Reforming Retail

All of Retail’s Problems Are Already Solved. So Why Don’t Retailers Use The Solutions?

Most outsiders scratch their heads when getting into retail.

“How is that still a problem in retail? That was solved 84 years ago in XYZ vertical.”

This dangerously leads to thinking that solving that problem, since its ROI is so proven, is just a matter of education.

“It’s so obvious… there are millions of retailers, the ROI is clear, and it’s already been done before elsewhere. Gimme moneez.”

There have never been more wasted dollars than there have been in chasing this line of thinking in retail.

You need to understand the concept of Chesterton’s fence, which says that before making a change, understand why those changes don’t yet exist.

This is the dilemma for retail.

Sans ecommerce, which is killing the incumbent retailers that can’t innovate, retail has made trivial progress relative to other industries, and it will continue to fall further behind until there’s an impossibly large demographic shift in the types of people who run and manage retail establishments.

And “demographics” is a cute euphemism for intelligence.

Let’s list the common problems we hear in retail.

  1. We can’t control labor costs
  2. We can’t control inventory costs
  3. We don’t know how to run marketing
  4. We don’t know if marketing works

The math on forecasting has gotten incredibly good.

Tools like PredictHQ aggregate localized event data to understand demand drivers.

Every cloud provider now offers machine learning forecasting models.

Cloud POS systems enable easy reconciliation on quantities ordered and required servers.

Machine vision tools are staying on top of inventory levels.

Great excuses, but solutions exist.

Next we get to hear gripes about marketing frustrations.

Virtually every consumer is trackable by their credit card.

Targeting people based upon their purchase history is no longer an issue.

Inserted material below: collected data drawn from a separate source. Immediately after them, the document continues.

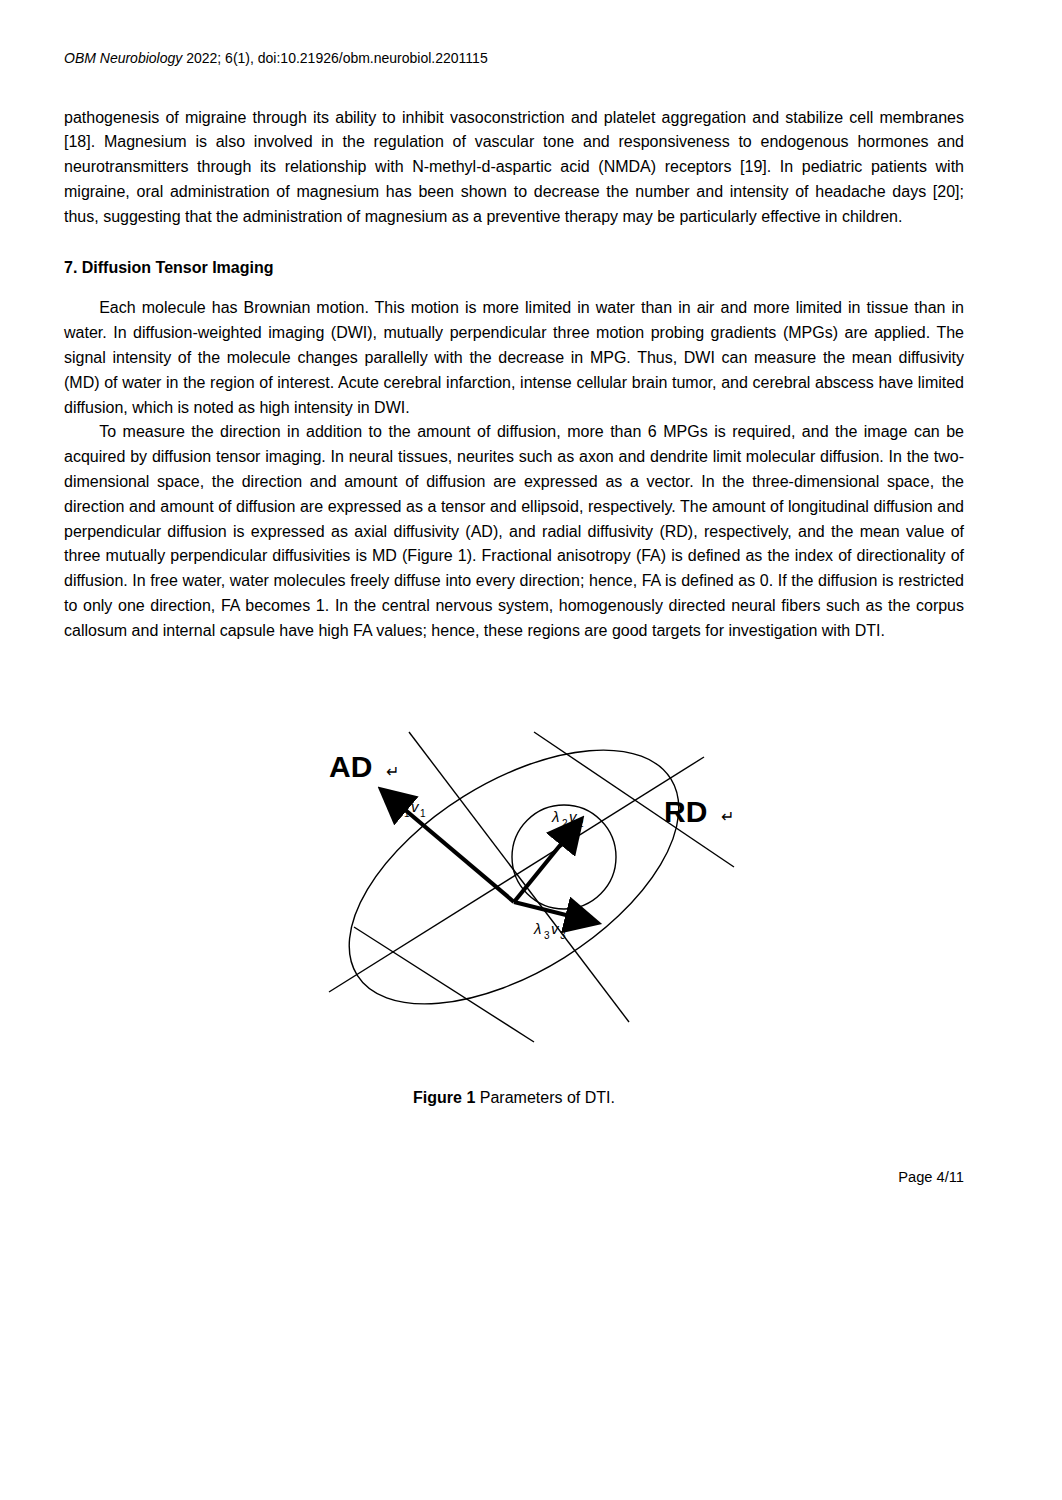OBM Neurobiology 2022; 6(1), doi:10.21926/obm.neurobiol.2201115
pathogenesis of migraine through its ability to inhibit vasoconstriction and platelet aggregation and stabilize cell membranes [18]. Magnesium is also involved in the regulation of vascular tone and responsiveness to endogenous hormones and neurotransmitters through its relationship with N-methyl-d-aspartic acid (NMDA) receptors [19]. In pediatric patients with migraine, oral administration of magnesium has been shown to decrease the number and intensity of headache days [20]; thus, suggesting that the administration of magnesium as a preventive therapy may be particularly effective in children.
7. Diffusion Tensor Imaging
Each molecule has Brownian motion. This motion is more limited in water than in air and more limited in tissue than in water. In diffusion-weighted imaging (DWI), mutually perpendicular three motion probing gradients (MPGs) are applied. The signal intensity of the molecule changes parallelly with the decrease in MPG. Thus, DWI can measure the mean diffusivity (MD) of water in the region of interest. Acute cerebral infarction, intense cellular brain tumor, and cerebral abscess have limited diffusion, which is noted as high intensity in DWI.
To measure the direction in addition to the amount of diffusion, more than 6 MPGs is required, and the image can be acquired by diffusion tensor imaging. In neural tissues, neurites such as axon and dendrite limit molecular diffusion. In the two-dimensional space, the direction and amount of diffusion are expressed as a vector. In the three-dimensional space, the direction and amount of diffusion are expressed as a tensor and ellipsoid, respectively. The amount of longitudinal diffusion and perpendicular diffusion is expressed as axial diffusivity (AD), and radial diffusivity (RD), respectively, and the mean value of three mutually perpendicular diffusivities is MD (Figure 1). Fractional anisotropy (FA) is defined as the index of directionality of diffusion. In free water, water molecules freely diffuse into every direction; hence, FA is defined as 0. If the diffusion is restricted to only one direction, FA becomes 1. In the central nervous system, homogenously directed neural fibers such as the corpus callosum and internal capsule have high FA values; hence, these regions are good targets for investigation with DTI.
AD ↵ RD ↵ λ 1 v 1 λ 2 v 2 λ 3 v 3
Figure 1 Parameters of DTI.
Page 4/11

Furthermore, probabilistically determining campaign ROI is not a challenge either: probability density function at 1-1 records then further comparing this against competitors and their spend is knowable.

All this shit has been solved.

So why don’t retailers use it?

Because they refuse to pay for value.

Retailers really struggle to understand ROI.

So the only way to make money in retail is to take dollars from retailers in payments fees or through hostage-like monopolies.

That’s because there’s a massive asymmetry in value in retail:

Retail vendors must produce unreasonable ROIs.

Not a 3:1 or 4:1 ROI, but a 1,000:1 ROI.

Google or Facebook ads charge ~25% of the value generated, but a tool that increases a retailer’s EBITDA by 50%? That should be free according to retailers.

Here’s an honest-to-God conversation that happens between retailers and potential vendors.

Vendor: Invests years on expensive data science and product: I can tell you what’s wrong with your business and what it’s worth to fix it. It will make/save you $X over the next 3 months.

Retailer: It’s not actionable enough. I need quick advice.

Vendor: Then why do you have employees? Aren’t they being paid to make these changes?

Retailer: Says a lot of nonsense and vendor realizes that nobody on the retailer’s payroll, including the c suite, is smart enough to make rational decisions

Vendor: Invests further in making solution actionable. Here: this is precisely what you have to do.

Retailer: No, no. You need to implement the solution automatically for me.

Vendor: And you’ll pay what for these services?

Retailer: Nothing.

Vendor: Okay we’ll run a pilot. Pilot generates 20% sales lift. Okay I generated $100,000 in new sales. Pay me 25%. How did I come up with this fee? You pay Google for an implied 4:1 ROAS even though you can’t and don’t measure any of it.

Retailer: Glosses over the fact that they didn’t graduate high school because algebra was #fakenews. All these customers were going to come to me anyway. I earned all $100,000 on my own. I know all about this fancy “data science” and pretty much have 17 PhDs.

This graphic shows how ridiculous this really is.

The vendor, represented in green, is constantly moving around the wheel trying to innovate while the retailer, in red, looks for every possible reason to avoid improvement.

It’s a total waste of time.

Why put yourself through this hassle?

It would seem to us that smart vendors haven’t.

Look at the links we posted above.

PredictHQ is powering solutions for a ton of tech companies.

Those AI forecasting libraries are being used by people who can spell AI (i.e. not retailers).

Machine vision for inventory? Try every industry BUT retail that’s using it: healthcare, manufacturers, distributors, ecommerce (not part of legacy retail).

There are plenty of other industries that not only pay for value, but are grateful for your assistance.

Retail “executives” don’t have the self-awareness to understand that a 22 year old in finance makes more money they do because the free market says they’re more valuable.

Maybe instead of pushing these vendors out you should try to learn something from them?

Heaven forbid someone with an IQ above 75 points might know something you don’t.

Retailers have no excuse for their problems.

In fact, they are the reason for their problems.

But then again if retailers behaved rationally we wouldn’t have Dunning-Kruger train wrecks that make us question the longevity of the human species.

At least retail is giving us entertainment value.